### To do
Output all of the data verbatim.

### Data
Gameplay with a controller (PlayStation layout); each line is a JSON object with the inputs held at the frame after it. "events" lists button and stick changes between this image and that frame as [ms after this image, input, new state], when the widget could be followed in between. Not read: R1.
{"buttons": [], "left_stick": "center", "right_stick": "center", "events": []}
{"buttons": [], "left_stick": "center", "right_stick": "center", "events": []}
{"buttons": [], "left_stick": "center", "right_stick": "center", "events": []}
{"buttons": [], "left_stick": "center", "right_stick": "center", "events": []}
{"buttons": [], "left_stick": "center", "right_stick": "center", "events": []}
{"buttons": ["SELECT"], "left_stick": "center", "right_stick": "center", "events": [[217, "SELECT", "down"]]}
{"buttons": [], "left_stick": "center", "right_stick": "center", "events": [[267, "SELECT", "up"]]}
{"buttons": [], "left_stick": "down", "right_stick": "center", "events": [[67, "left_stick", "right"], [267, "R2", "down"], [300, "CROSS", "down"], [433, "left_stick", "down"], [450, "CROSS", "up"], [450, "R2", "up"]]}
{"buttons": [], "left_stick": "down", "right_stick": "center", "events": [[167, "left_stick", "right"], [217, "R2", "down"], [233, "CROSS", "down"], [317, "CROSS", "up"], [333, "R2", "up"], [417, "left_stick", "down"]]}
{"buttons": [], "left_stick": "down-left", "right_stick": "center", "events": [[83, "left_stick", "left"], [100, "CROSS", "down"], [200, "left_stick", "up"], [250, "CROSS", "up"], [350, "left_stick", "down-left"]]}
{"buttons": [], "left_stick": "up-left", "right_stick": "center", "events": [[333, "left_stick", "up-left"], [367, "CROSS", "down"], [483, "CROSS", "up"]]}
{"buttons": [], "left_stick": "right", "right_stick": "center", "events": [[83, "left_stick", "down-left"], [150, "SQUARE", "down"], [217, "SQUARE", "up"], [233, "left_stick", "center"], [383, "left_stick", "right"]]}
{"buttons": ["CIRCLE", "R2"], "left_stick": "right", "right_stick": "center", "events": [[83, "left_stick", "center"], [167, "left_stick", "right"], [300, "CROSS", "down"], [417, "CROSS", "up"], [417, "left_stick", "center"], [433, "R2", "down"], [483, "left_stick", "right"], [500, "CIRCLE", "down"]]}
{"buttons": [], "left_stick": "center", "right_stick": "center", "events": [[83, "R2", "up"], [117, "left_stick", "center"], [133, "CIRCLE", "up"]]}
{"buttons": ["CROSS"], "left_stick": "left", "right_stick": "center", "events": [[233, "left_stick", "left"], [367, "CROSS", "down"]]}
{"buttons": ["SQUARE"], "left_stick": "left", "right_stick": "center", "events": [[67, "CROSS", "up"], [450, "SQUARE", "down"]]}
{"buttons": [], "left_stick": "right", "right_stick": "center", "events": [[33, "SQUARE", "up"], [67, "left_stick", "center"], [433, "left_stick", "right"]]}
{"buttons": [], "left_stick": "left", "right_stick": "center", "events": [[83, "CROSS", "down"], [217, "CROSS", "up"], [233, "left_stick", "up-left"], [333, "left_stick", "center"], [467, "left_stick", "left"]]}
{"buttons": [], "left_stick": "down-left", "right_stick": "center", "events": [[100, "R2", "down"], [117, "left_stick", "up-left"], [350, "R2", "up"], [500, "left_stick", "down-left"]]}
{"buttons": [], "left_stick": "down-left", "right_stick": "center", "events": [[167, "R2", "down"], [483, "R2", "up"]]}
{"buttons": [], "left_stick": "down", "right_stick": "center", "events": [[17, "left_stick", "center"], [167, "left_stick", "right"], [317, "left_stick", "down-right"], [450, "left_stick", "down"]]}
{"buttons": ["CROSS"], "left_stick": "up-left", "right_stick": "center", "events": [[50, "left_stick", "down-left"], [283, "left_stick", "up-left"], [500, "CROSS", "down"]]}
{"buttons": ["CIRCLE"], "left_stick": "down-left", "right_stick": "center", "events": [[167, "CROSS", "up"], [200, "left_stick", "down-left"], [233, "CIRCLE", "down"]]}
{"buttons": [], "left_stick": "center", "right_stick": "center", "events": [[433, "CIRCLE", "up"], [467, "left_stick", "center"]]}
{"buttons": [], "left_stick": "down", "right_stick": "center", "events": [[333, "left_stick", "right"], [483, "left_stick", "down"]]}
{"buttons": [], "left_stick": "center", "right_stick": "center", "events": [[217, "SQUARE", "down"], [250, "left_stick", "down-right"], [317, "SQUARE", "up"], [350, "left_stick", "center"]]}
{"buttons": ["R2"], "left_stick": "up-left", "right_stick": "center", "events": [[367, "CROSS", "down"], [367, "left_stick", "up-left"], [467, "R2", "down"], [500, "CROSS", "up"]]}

### Solution to the exercise
Gameplay with a controller (PlayStation layout); each line is a JSON object with the inputs held at the frame after it. "events" lists button and stick changes between this image and that frame as [ms after this image, input, new state], when the widget could be followed in between. Not read: R1.
{"buttons": [], "left_stick": "center", "right_stick": "center", "events": []}
{"buttons": [], "left_stick": "center", "right_stick": "center", "events": []}
{"buttons": [], "left_stick": "center", "right_stick": "center", "events": []}
{"buttons": [], "left_stick": "center", "right_stick": "center", "events": []}
{"buttons": [], "left_stick": "center", "right_stick": "center", "events": []}
{"buttons": ["SELECT"], "left_stick": "center", "right_stick": "center", "events": [[217, "SELECT", "down"]]}
{"buttons": [], "left_stick": "center", "right_stick": "center", "events": [[267, "SELECT", "up"]]}
{"buttons": [], "left_stick": "down", "right_stick": "center", "events": [[67, "left_stick", "right"], [267, "R2", "down"], [300, "CROSS", "down"], [433, "left_stick", "down"], [450, "CROSS", "up"], [450, "R2", "up"]]}
{"buttons": [], "left_stick": "down", "right_stick": "center", "events": [[167, "left_stick", "right"], [217, "R2", "down"], [233, "CROSS", "down"], [317, "CROSS", "up"], [333, "R2", "up"], [417, "left_stick", "down"]]}
{"buttons": [], "left_stick": "down-left", "right_stick": "center", "events": [[83, "left_stick", "left"], [100, "CROSS", "down"], [200, "left_stick", "up"], [250, "CROSS", "up"], [350, "left_stick", "down-left"]]}
{"buttons": [], "left_stick": "up-left", "right_stick": "center", "events": [[333, "left_stick", "up-left"], [367, "CROSS", "down"], [483, "CROSS", "up"]]}
{"buttons": [], "left_stick": "right", "right_stick": "center", "events": [[83, "left_stick", "down-left"], [150, "SQUARE", "down"], [217, "SQUARE", "up"], [233, "left_stick", "center"], [383, "left_stick", "right"]]}
{"buttons": ["CIRCLE", "R2"], "left_stick": "right", "right_stick": "center", "events": [[83, "left_stick", "center"], [167, "left_stick", "right"], [300, "CROSS", "down"], [417, "CROSS", "up"], [417, "left_stick", "center"], [433, "R2", "down"], [483, "left_stick", "right"], [500, "CIRCLE", "down"]]}
{"buttons": [], "left_stick": "center", "right_stick": "center", "events": [[83, "R2", "up"], [117, "left_stick", "center"], [133, "CIRCLE", "up"]]}
{"buttons": ["CROSS"], "left_stick": "left", "right_stick": "center", "events": [[233, "left_stick", "left"], [367, "CROSS", "down"]]}
{"buttons": ["SQUARE"], "left_stick": "left", "right_stick": "center", "events": [[67, "CROSS", "up"], [450, "SQUARE", "down"]]}
{"buttons": [], "left_stick": "right", "right_stick": "center", "events": [[33, "SQUARE", "up"], [67, "left_stick", "center"], [433, "left_stick", "right"]]}
{"buttons": [], "left_stick": "left", "right_stick": "center", "events": [[83, "CROSS", "down"], [217, "CROSS", "up"], [233, "left_stick", "up-left"], [333, "left_stick", "center"], [467, "left_stick", "left"]]}
{"buttons": [], "left_stick": "down-left", "right_stick": "center", "events": [[100, "R2", "down"], [117, "left_stick", "up-left"], [350, "R2", "up"], [500, "left_stick", "down-left"]]}
{"buttons": [], "left_stick": "down-left", "right_stick": "center", "events": [[167, "R2", "down"], [483, "R2", "up"]]}
{"buttons": [], "left_stick": "down", "right_stick": "center", "events": [[17, "left_stick", "center"], [167, "left_stick", "right"], [317, "left_stick", "down-right"], [450, "left_stick", "down"]]}
{"buttons": ["CROSS"], "left_stick": "up-left", "right_stick": "center", "events": [[50, "left_stick", "down-left"], [283, "left_stick", "up-left"], [500, "CROSS", "down"]]}
{"buttons": ["CIRCLE"], "left_stick": "down-left", "right_stick": "center", "events": [[167, "CROSS", "up"], [200, "left_stick", "down-left"], [233, "CIRCLE", "down"]]}
{"buttons": [], "left_stick": "center", "right_stick": "center", "events": [[433, "CIRCLE", "up"], [467, "left_stick", "center"]]}
{"buttons": [], "left_stick": "down", "right_stick": "center", "events": [[333, "left_stick", "right"], [483, "left_stick", "down"]]}
{"buttons": [], "left_stick": "center", "right_stick": "center", "events": [[217, "SQUARE", "down"], [250, "left_stick", "down-right"], [317, "SQUARE", "up"], [350, "left_stick", "center"]]}
{"buttons": ["R2"], "left_stick": "up-left", "right_stick": "center", "events": [[367, "CROSS", "down"], [367, "left_stick", "up-left"], [467, "R2", "down"], [500, "CROSS", "up"]]}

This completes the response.